AdBlock Plus to introduce independent board to oversee Acceptable Ads program
Ad blocking has been in the news quite a lot recently, not least because of iOS 9's new support for advertising avoidance. Perhaps the most famous tool in the arena is Adblock Plus. It's something that many people have become reliant on for cleaning up their online experience but Eyeo -- the company behind AdBlock Plus -- has been keen to encourage people to permit the display of some advertising through its Acceptable Ads program.
That companies can pay to bypass Adblock Plus is nothing new, although Adblock Plus insists that most ads that are deemed 'acceptable' are added for free. Today Eyeo announces that it is going to hand over control of the Acceptable Ads program to a completely independent board.

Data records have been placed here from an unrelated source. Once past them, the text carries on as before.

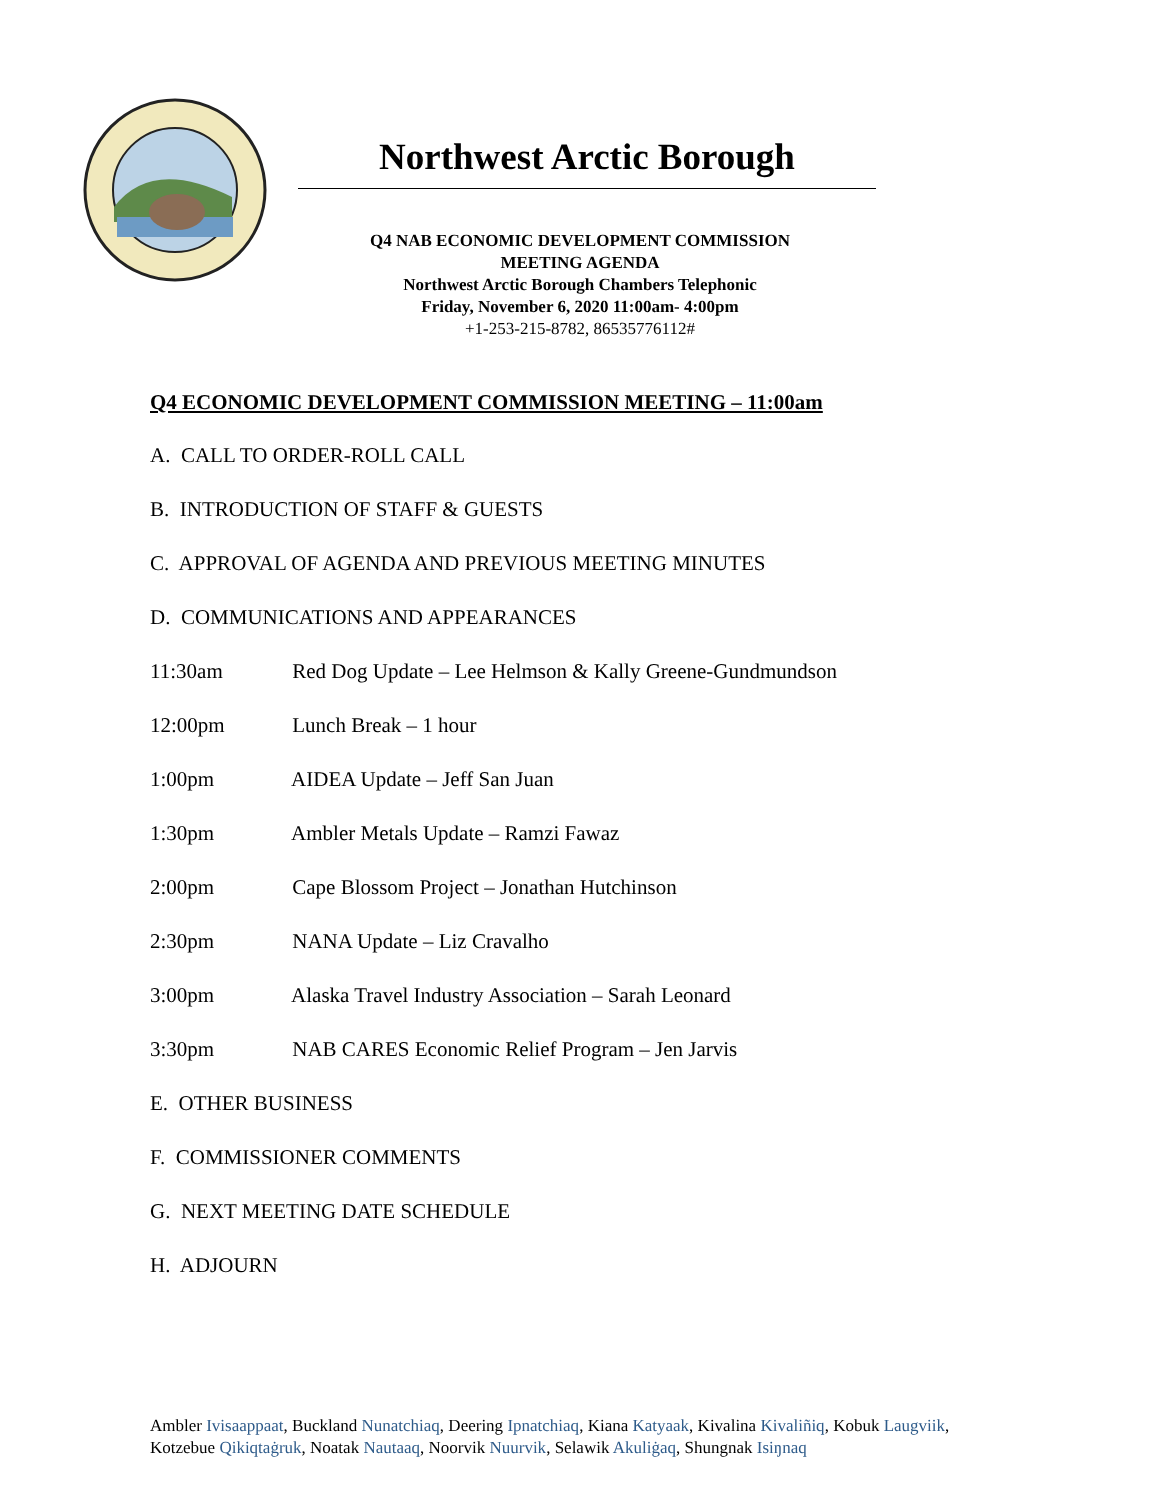Northwest Arctic Borough
Q4 NAB ECONOMIC DEVELOPMENT COMMISSION
MEETING AGENDA
Northwest Arctic Borough Chambers Telephonic
Friday, November 6, 2020 11:00am- 4:00pm
+1-253-215-8782, 86535776112#
Q4 ECONOMIC DEVELOPMENT COMMISSION MEETING – 11:00am
A. CALL TO ORDER-ROLL CALL
B. INTRODUCTION OF STAFF & GUESTS
C. APPROVAL OF AGENDA AND PREVIOUS MEETING MINUTES
D. COMMUNICATIONS AND APPEARANCES
11:30am Red Dog Update – Lee Helmson & Kally Greene-Gundmundson
12:00pm Lunch Break – 1 hour
1:00pm AIDEA Update – Jeff San Juan
1:30pm Ambler Metals Update – Ramzi Fawaz
2:00pm Cape Blossom Project – Jonathan Hutchinson
2:30pm NANA Update – Liz Cravalho
3:00pm Alaska Travel Industry Association – Sarah Leonard
3:30pm NAB CARES Economic Relief Program – Jen Jarvis
E. OTHER BUSINESS
F. COMMISSIONER COMMENTS
G. NEXT MEETING DATE SCHEDULE
H. ADJOURN
Ambler Ivisaappaat, Buckland Nunatchiaq, Deering Ipnatchiaq, Kiana Katyaak, Kivalina Kivaliñiq, Kobuk Laugviik, Kotzebue Qikiqtaġruk, Noatak Nautaaq, Noorvik Nuurvik, Selawik Akuliġaq, Shungnak Isiŋnaq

Details of how the board will be formed and appointed have not been disclosed, but Eyeo insists that the entire process -- and the vetting of ads -- will be fully transparent. Despite this transparency, we will never learn which companies are paying to be included on the whitelist, although it is worth noting that Eyeo says that any money that changes hands is for "administration costs and not for whitelisting". Defending the fact that details of payments will not be revealed, it went on to say that many of the companies it works with have "non-disclosure contracts that prevent Adblock Plus from identifying exactly who they are and how much they pay".
Till Faida, co-founder of Adblock Plus, said:
The Acceptable Ads program has been managed in an open and public forum. Users determined the original criteria and can object in our forum to whitelisting proposals, but since we were the only ad blocker to offer such a compromise we have taken on a large role in the day-to-day maintenance of the criteria. We have been looking for a way to make the Acceptable Ads program completely independent while also updating the criteria to evolve with changing forms of online advertising. An independent board solves both issues.
It's a move that remains controversial, and it will be interesting to see just how the implementation works in practice.